Anche gli assetti urbani (la loro architettura, i loro ritmi di vita, i sevizi di cui sono dotati) dovrebbero concorrere al raggiungimento di quelle finalità, così come il mondo del lavoro dovrebbe essere concepito non come mero strumento per procacciarsi del denaro per campare, ma anche e soprattutto come luogo e momento di realizzazione delle personalità degli individui, dove la soddisfazione e il premio deriverebbero non da un incentivo esterno, ma dalla motivazione intrinseca di chi trova, in quel che fa, motivo di sprone e soddisfazione.

Il primato della politica potrebbe riesumare l’obiettivo della formazione permanente. Paolo Grassi organizzava pullman, con tanto di mangiare al sacco, per gli operai che uscivano dalle fabbriche affinché potessero anche loro fruire degli spettacoli rappresentati al Piccolo Teatro di Milano. Adriano Olivetti chiamava nelle sue fabbriche poeti, scrittori, storici affinché tenessero, in orario di lavoro retribuito, lezioni ai suoi operai, perché, diceva lui, potessero crescere spiritualmente e diventare cittadini migliori. I sindacati organizzavano le 150 ore retribuite e in orario di lavoro, per quei lavoratori che desideravano avvicinarsi a percorsi culturali e formativi. I partiti politici erano luogo di formazione e non comitati elettorali… e a votare andava fino al 93% degli aventi diritto!

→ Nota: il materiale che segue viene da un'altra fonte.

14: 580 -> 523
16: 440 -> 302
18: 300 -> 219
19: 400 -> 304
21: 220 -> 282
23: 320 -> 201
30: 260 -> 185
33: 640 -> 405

Se il luogo di lavoro fosse fonte di soddisfazione individuale, anche se non è scontato ed automatico, aumenterebbe la probabilità che gli addetti ai lavori, a prescindere, non si occuperebbero solo delle loro mansioni, ma avrebbero a cuore e si prenderebbero cura delle persone a cui sono dirette.
Il fulcro su cui far leva sono tutte le persone che già oggi, nonostante tutto, sono mosse da ideali politici e operano, nel loro lavoro quotidiano, in base a una motivazione intrinseca che trae origine dalle loro risorse interiori, dalla loro ricchezza morale e dalle loro storie di vita, non certo dal loro contesto lavorativo. Ormai tutti gli ambienti di lavoro pubblici e privati (basta leggere i contratti della scuola, della sanità, delle poste ecc.) puntano sul “condizionamento operante”, ovvero: un incentivo quasi sempre economico, né più né meno come se fossimo piccioni da ammaestrare ai quali far compiere numeri da circo (…se fai questo, ottieni un premio, se fai anche questo aggiungo quest’altro premio… che tristezza! Come abbiamo fatto a ridurci così?).

Ecco: una delle funzioni della nostra Associazione è quella di fungere da promemoria, ricordare a noi stessi, prima ancora che agli altri, che le questioni umane sono tutte collegate direttamente o indirettamente e si influenzano reciprocamente, a volte in tempi rapidi, a volte in tempi così dilatati da non farci più accorgere del legame che le unisce. Ecco perché abbiamo fatto nostro il motto dei Verdi degli Anni Settanta: «Agire nel particolare pensando al generale».